No campo mais prático, a gestão da reputação tem caminhado para um modelo integrado. Comunicação corporativa, relações institucionais e governamentais, sustentabilidade, compliance, gestão de risco, recursos humanos e até marketing começam, pelo menos em intenção, a compartilhar uma mesma leitura de cenário. Onde isso funciona melhor, a reputação deixa de ser um indicador de imagem externa e passa a ser um reflexo de como a organização se relaciona com todos os seus públicos, do colaborador ao regulador. Em vez de uma coleção de ações pontuais, surge a ideia de sistema que reúne de uma vez decisões, comportamentos, políticas internas e mensagens externas, formando uma narrativa única, testada diariamente pela realidade.
Em resumo, a tendência global na comunicação de reputação parece caminhar em três direções complementares:
Menos adorno e mais substância, na qual a reputação tem como efeito a coerência entre o que se decide, o que se faz e o que se comunica.
Menos monólogo e mais escuta, na qual a reputação é resultado de um diálogo permanente com diferentes expectativas e sensibilidades.
Menos isolamento e mais integração, que trata da reputação como responsabilidade compartilhada entre áreas, lideranças e cultura organizacional.
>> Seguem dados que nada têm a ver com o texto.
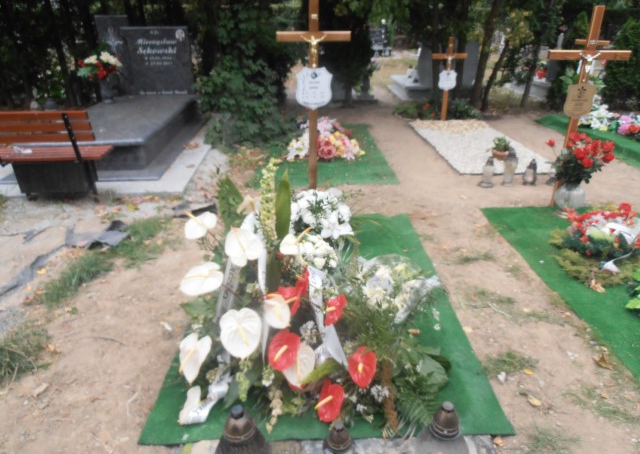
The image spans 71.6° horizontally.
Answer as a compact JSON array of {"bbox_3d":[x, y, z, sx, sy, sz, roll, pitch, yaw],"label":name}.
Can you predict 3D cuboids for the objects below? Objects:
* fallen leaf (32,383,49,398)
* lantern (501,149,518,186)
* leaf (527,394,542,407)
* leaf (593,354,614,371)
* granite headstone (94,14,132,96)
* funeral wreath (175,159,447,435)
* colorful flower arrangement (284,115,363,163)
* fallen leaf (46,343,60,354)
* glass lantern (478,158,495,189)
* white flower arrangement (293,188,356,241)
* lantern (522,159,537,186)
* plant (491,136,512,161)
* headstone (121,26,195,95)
[{"bbox_3d":[-1.065,0.619,1.689,0.030,0.015,0.068,8,26,18],"label":"fallen leaf"},{"bbox_3d":[1.653,-0.525,3.847,0.118,0.314,0.118,0,24,0],"label":"lantern"},{"bbox_3d":[0.911,0.730,1.882,0.040,0.016,0.070,-19,30,-36],"label":"leaf"},{"bbox_3d":[1.338,0.626,2.086,0.095,0.035,0.065,19,30,36],"label":"leaf"},{"bbox_3d":[-2.636,-2.245,5.845,0.431,0.965,0.100,-2,24,-4],"label":"granite headstone"},{"bbox_3d":[-0.040,0.268,1.980,0.920,0.780,0.820,0,24,0],"label":"funeral wreath"},{"bbox_3d":[0.065,-1.110,5.603,0.870,0.350,0.650,0,24,0],"label":"colorful flower arrangement"},{"bbox_3d":[-1.138,0.522,1.895,0.060,0.022,0.048,0,24,0],"label":"fallen leaf"},{"bbox_3d":[1.682,-0.542,4.427,0.135,0.270,0.135,0,24,0],"label":"glass lantern"},{"bbox_3d":[0.015,-0.139,3.485,0.460,0.310,0.400,0,24,0],"label":"white flower arrangement"},{"bbox_3d":[1.846,-0.483,3.863,0.110,0.224,0.110,0,24,0],"label":"lantern"},{"bbox_3d":[1.825,-0.798,4.453,0.185,0.225,0.185,0,24,0],"label":"plant"},{"bbox_3d":[-2.158,-2.226,5.975,0.870,0.850,0.100,-2,24,-4],"label":"headstone"}]

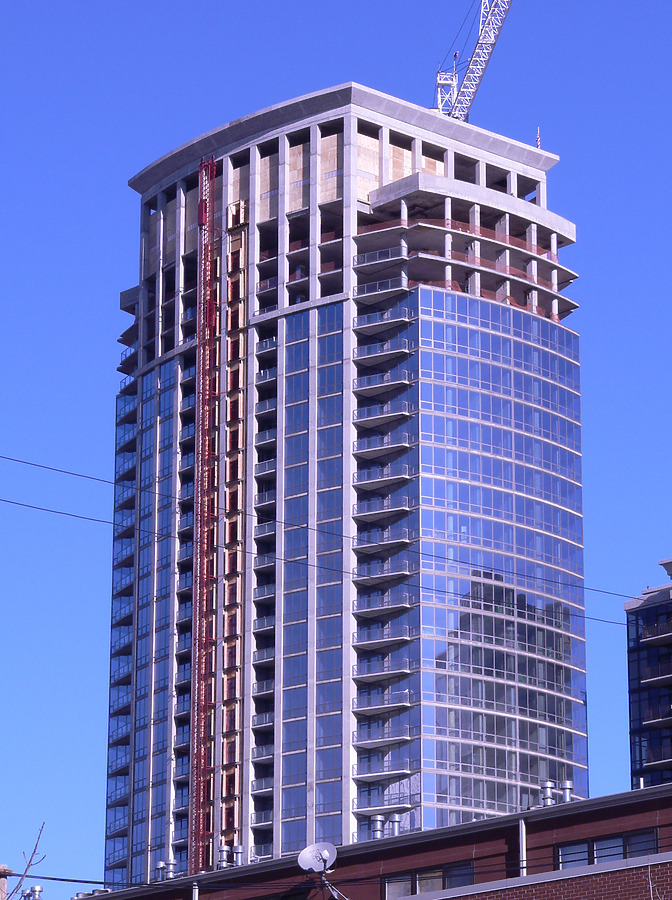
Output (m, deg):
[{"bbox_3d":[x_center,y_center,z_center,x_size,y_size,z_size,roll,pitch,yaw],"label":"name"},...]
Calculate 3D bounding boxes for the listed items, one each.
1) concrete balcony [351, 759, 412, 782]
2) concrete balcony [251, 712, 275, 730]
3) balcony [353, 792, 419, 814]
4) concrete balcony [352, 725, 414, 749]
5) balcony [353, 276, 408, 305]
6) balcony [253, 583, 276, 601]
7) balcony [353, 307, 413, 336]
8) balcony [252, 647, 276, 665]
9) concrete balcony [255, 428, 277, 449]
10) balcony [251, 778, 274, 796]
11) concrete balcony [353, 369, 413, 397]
[{"bbox_3d":[4.640,29.552,279.765,5.950,1.270,2.300,-10,-18,32],"label":"concrete balcony"},{"bbox_3d":[-5.910,24.830,277.800,3.090,1.270,1.800,-15,-23,41],"label":"concrete balcony"},{"bbox_3d":[4.340,31.050,267.310,5.370,1.270,2.300,-13,-21,37],"label":"balcony"},{"bbox_3d":[4.340,25.310,269.070,5.370,1.270,2.300,-13,-21,37],"label":"concrete balcony"},{"bbox_3d":[4.370,-14.860,281.350,5.370,1.270,2.300,-13,-21,37],"label":"balcony"},{"bbox_3d":[-6.339,13.814,290.741,3.000,1.250,1.350,-13,-20,40],"label":"balcony"},{"bbox_3d":[4.722,-12.243,291.357,5.950,1.270,2.300,-10,-18,32],"label":"balcony"},{"bbox_3d":[-6.208,19.263,283.065,2.900,1.200,1.500,-15,-23,40],"label":"balcony"},{"bbox_3d":[-6.295,-1.045,294.862,3.000,1.250,1.350,-13,-20,40],"label":"concrete balcony"},{"bbox_3d":[-6.240,30.910,279.433,2.900,1.200,1.500,-15,-23,40],"label":"balcony"},{"bbox_3d":[4.360,-6.250,278.720,5.370,1.270,2.300,-13,-21,37],"label":"concrete balcony"}]

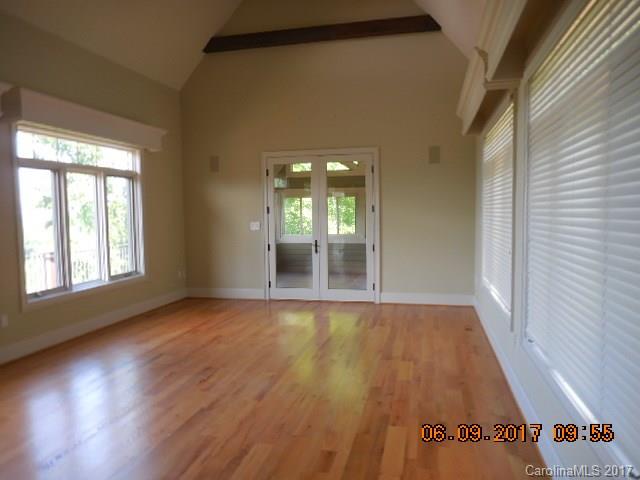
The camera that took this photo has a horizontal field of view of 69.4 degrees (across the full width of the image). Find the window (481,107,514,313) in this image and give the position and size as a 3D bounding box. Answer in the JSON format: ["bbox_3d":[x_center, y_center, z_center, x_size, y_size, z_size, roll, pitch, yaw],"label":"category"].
[{"bbox_3d":[1.906,-0.334,5.013,0.050,1.840,2.100,0,4,13],"label":"window"}]

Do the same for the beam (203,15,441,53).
[{"bbox_3d":[-0.060,-3.350,7.543,3.955,0.202,0.145,0,4,13],"label":"beam"}]

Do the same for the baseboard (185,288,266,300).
[{"bbox_3d":[-1.691,0.960,8.286,1.525,0.177,0.020,0,4,13],"label":"baseboard"}]

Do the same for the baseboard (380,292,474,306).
[{"bbox_3d":[1.719,0.968,7.469,1.468,0.177,0.020,0,4,13],"label":"baseboard"}]

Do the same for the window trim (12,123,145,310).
[{"bbox_3d":[-3.034,-0.328,6.079,0.085,2.000,2.230,0,4,13],"label":"window trim"}]

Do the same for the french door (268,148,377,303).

Talvez o ponto mais importante não seja aderir a todas as tendências, mas fazer uma pergunta incômoda e permanente: a imagem que projetamos é, de fato, sustentável frente às experiências que entregamos e às escolhas que fazemos? É nessa tensão, entre discurso, prática e percepção, que a reputação está sendo redesenhada. Aqui e em boa parte do mundo.
Resumo: A reputação torna-se ativo estratégico: comunicação baseada em coerência, evidências, escuta e integração para construir confiança na era da desconfiança.